„A teatr jest po to,

żeby wszystko było inne niż dotąd.

Żeby iść do domu w zamyśleniu,

w zachwycie.”

20 października, uczniowie klas trzecich byli w Opolskim Teatrze Lalki i Aktora w ramach XXXII edycji Ogólnopolskiego Festiwalu Teatrów Lalek na spektaklu „Męczeństwo i śmierć Marata” w wykonaniu Teatru Groteska z Krakowa. Spektakl powstał na podstawie słynnego dramatu Petera Weissa, którego pełny tytuł to „Męczeństwo i śmierć Jean Paul Marata przedstawione przez zespół aktorski przytułku w Charenton pod kierownictwem pana de Sade.”

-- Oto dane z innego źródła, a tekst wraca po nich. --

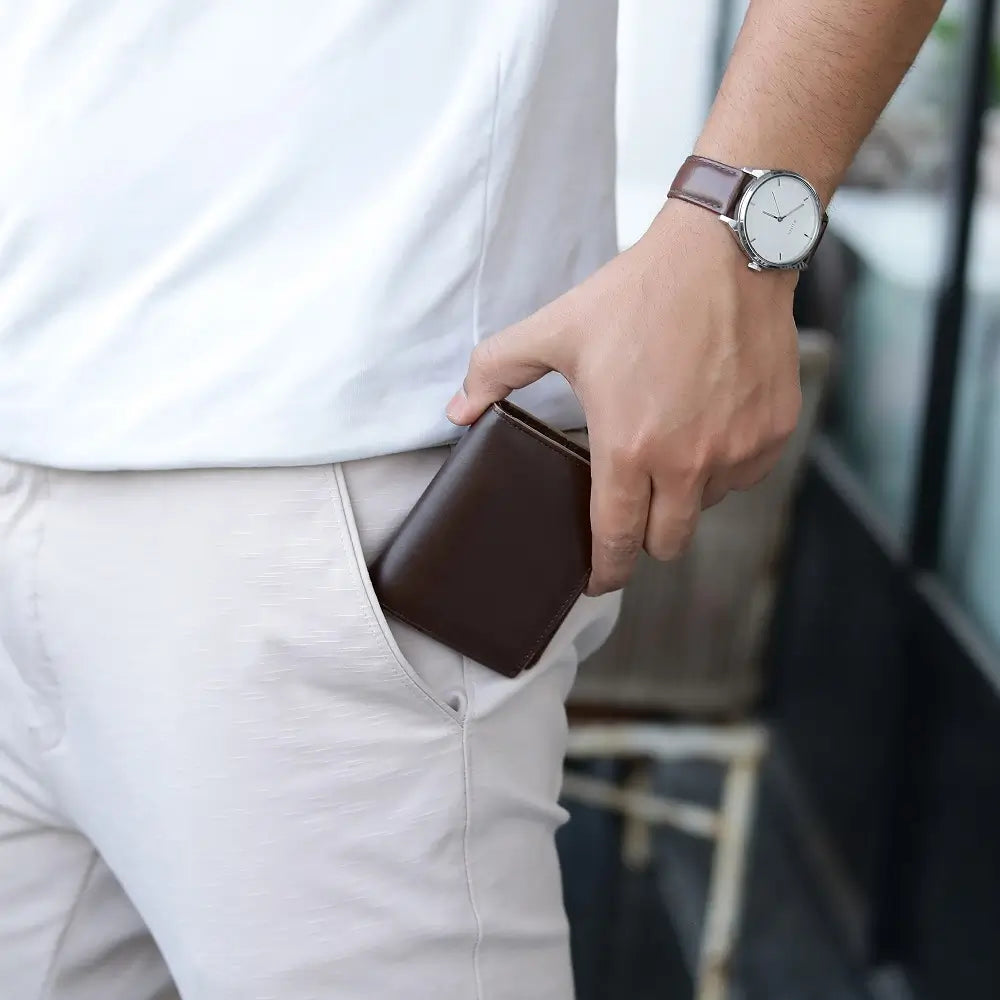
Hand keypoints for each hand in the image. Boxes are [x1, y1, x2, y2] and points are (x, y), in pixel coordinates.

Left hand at [446, 199, 801, 594]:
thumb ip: (495, 371)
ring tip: (669, 447)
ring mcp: (738, 449)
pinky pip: (745, 474)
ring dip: (685, 494)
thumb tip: (458, 411)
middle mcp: (689, 461)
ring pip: (707, 506)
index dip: (605, 571)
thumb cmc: (639, 294)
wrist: (725, 254)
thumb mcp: (555, 329)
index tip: (598, 580)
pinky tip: (707, 425)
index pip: (616, 540)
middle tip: (632, 511)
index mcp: (629, 447)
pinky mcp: (775, 432)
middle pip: (668, 543)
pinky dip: (725, 464)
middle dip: (646, 539)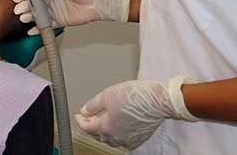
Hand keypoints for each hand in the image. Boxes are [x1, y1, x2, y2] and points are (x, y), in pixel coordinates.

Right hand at [12, 0, 130, 34]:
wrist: (97, 3)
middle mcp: (51, 0)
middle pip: (34, 4)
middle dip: (24, 6)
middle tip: (19, 8)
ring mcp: (54, 12)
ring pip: (38, 15)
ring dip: (30, 16)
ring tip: (24, 18)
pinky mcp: (59, 22)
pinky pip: (46, 26)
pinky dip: (38, 29)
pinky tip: (30, 31)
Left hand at [75, 76, 197, 149]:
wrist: (158, 101)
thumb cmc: (135, 96)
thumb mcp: (108, 94)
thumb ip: (93, 105)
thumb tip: (84, 111)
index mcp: (106, 127)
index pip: (87, 127)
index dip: (80, 120)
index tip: (78, 116)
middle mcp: (116, 137)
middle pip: (98, 135)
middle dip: (91, 126)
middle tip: (89, 118)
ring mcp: (128, 140)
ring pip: (111, 140)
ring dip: (104, 132)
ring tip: (102, 123)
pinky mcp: (139, 139)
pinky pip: (123, 141)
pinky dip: (117, 136)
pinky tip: (118, 129)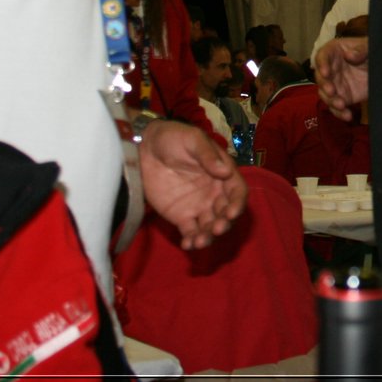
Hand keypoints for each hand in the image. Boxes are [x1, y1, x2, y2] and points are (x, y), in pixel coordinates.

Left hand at [139, 119, 245, 248]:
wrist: (144, 147)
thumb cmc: (173, 137)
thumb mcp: (192, 139)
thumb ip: (207, 155)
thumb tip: (225, 172)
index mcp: (222, 173)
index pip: (237, 192)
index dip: (237, 203)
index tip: (230, 212)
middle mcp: (215, 193)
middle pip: (226, 213)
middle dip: (224, 223)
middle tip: (216, 229)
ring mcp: (198, 206)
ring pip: (210, 226)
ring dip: (209, 236)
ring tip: (200, 242)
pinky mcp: (181, 216)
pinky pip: (190, 231)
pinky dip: (191, 240)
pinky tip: (188, 244)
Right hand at [315, 37, 369, 121]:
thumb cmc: (373, 51)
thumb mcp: (370, 47)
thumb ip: (360, 49)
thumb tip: (349, 55)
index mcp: (334, 51)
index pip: (322, 56)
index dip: (321, 64)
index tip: (325, 72)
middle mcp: (331, 68)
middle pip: (320, 78)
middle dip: (324, 85)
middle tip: (332, 91)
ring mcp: (336, 84)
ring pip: (326, 95)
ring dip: (331, 101)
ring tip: (341, 105)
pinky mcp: (343, 96)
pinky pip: (337, 107)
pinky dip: (340, 113)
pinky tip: (347, 116)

  Ta intensywna i wizualnie piękna opowieść o rewolucji i jej konsekwencjach to zarazem teatr w teatrze, gdyż akcja toczy się w zakładzie psychiatrycznym, gdzie Markiz de Sade i inni pacjenci wystawiają sztukę o ostatnich chwilach rewolucjonisty Marata.

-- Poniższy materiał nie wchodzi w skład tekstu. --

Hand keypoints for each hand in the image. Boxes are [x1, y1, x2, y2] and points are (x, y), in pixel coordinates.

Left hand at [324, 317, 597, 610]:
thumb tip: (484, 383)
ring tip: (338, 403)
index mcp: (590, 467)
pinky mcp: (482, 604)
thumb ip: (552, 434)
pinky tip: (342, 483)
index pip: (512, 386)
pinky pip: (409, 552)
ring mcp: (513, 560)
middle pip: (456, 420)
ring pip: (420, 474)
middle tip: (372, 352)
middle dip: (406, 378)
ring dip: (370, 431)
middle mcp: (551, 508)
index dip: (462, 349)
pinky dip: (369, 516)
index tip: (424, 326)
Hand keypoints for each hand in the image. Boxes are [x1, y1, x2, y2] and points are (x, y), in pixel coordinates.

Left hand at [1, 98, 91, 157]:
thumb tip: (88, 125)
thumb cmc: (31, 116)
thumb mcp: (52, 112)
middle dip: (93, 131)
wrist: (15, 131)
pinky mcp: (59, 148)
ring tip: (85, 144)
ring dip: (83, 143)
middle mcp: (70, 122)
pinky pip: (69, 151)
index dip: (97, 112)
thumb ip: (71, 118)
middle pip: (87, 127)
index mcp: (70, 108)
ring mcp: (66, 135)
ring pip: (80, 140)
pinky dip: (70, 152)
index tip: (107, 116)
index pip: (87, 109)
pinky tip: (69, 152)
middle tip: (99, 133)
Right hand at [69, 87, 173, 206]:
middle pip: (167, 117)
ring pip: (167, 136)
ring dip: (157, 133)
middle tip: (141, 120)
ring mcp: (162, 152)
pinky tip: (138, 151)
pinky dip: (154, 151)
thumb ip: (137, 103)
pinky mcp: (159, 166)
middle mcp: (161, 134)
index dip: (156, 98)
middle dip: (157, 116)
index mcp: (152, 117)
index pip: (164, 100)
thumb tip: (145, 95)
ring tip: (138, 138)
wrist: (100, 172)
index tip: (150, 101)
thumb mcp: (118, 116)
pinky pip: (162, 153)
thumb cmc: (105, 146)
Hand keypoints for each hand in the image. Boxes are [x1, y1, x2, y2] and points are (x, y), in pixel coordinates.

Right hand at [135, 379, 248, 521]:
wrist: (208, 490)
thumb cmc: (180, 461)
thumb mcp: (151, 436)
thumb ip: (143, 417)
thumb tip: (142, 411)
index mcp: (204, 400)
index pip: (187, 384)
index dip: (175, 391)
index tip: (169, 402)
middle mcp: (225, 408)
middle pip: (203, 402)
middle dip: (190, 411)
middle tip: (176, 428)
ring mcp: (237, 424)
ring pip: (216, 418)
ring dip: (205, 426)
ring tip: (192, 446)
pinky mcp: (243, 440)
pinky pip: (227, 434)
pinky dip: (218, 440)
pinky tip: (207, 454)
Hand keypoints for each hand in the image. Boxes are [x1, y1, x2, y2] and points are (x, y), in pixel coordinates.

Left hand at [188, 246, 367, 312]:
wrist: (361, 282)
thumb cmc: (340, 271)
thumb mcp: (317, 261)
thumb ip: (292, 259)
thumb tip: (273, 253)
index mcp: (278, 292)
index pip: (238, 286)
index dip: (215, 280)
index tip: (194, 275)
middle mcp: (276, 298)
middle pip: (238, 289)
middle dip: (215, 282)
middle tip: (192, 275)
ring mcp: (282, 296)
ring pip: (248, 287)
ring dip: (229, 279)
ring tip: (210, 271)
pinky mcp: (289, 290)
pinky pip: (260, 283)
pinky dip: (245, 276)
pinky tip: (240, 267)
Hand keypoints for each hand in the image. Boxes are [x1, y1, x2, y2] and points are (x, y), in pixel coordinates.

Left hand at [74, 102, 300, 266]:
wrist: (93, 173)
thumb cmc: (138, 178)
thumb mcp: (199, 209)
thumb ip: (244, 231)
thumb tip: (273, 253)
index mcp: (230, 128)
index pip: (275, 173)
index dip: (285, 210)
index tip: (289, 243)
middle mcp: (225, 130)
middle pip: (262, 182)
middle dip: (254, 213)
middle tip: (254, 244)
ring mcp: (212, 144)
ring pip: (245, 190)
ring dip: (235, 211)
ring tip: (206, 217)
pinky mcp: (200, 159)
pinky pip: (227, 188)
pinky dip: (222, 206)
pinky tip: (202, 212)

Banalne jest stwierdzenie, że bez kultury giniemy – z rewolucją czy bez, ale skoro dla naszego przetrwania i pamięci potrzebne są opowieści, to może usprawiedliwione jest powtórzenie tej myśli? Przedstawienie jest próbą rozliczenia z mechanizmem krwawego przewrotu i jego ideami, pokazując ścieranie się różnych poglądów jego uczestników. Porusza ponadczasowy problem nieumiejętności wyciągania wniosków z historycznych katastrof. Wiele tu znaków, symboli, zaskoczeń. Pojawiają się i znikają jak litera „r” w słowie „rewolucja”. Co dzieje się z historycznym przewrotem oraz jego znaczeniem, kiedy staje się „ewolucją”? Co zgniata sufit opuszczany podczas widowiska? Co, poza szafotem i śmiercią, symbolizują głowy – stracone po wielokroć w spektaklu (dosłownie i metaforycznie)? Tego typu pytania stawia ten ponadczasowy dramat o władzy, rewolucji, zakładzie psychiatrycznym i -przede wszystkim – człowieku.

Cały świat jest sceną – to wiemy z Szekspira, ale czy jest też domem wariatów, którego mieszkańcy stają na głowie? „Tylko wariaci są coś warci” – słynna sentencja z „Alicji w krainie czarów” ma w sobie wiele prawdy. Wariat to ten, który nie ma już nic do stracenia. To ten, z którego trochę się śmiejemy, a trochę się boimy, bo może mieć rację. „Męczeństwo i śmierć Marata” pozostawia widza właśnie w takim stanie – niepewności. I za to kochamy teatr.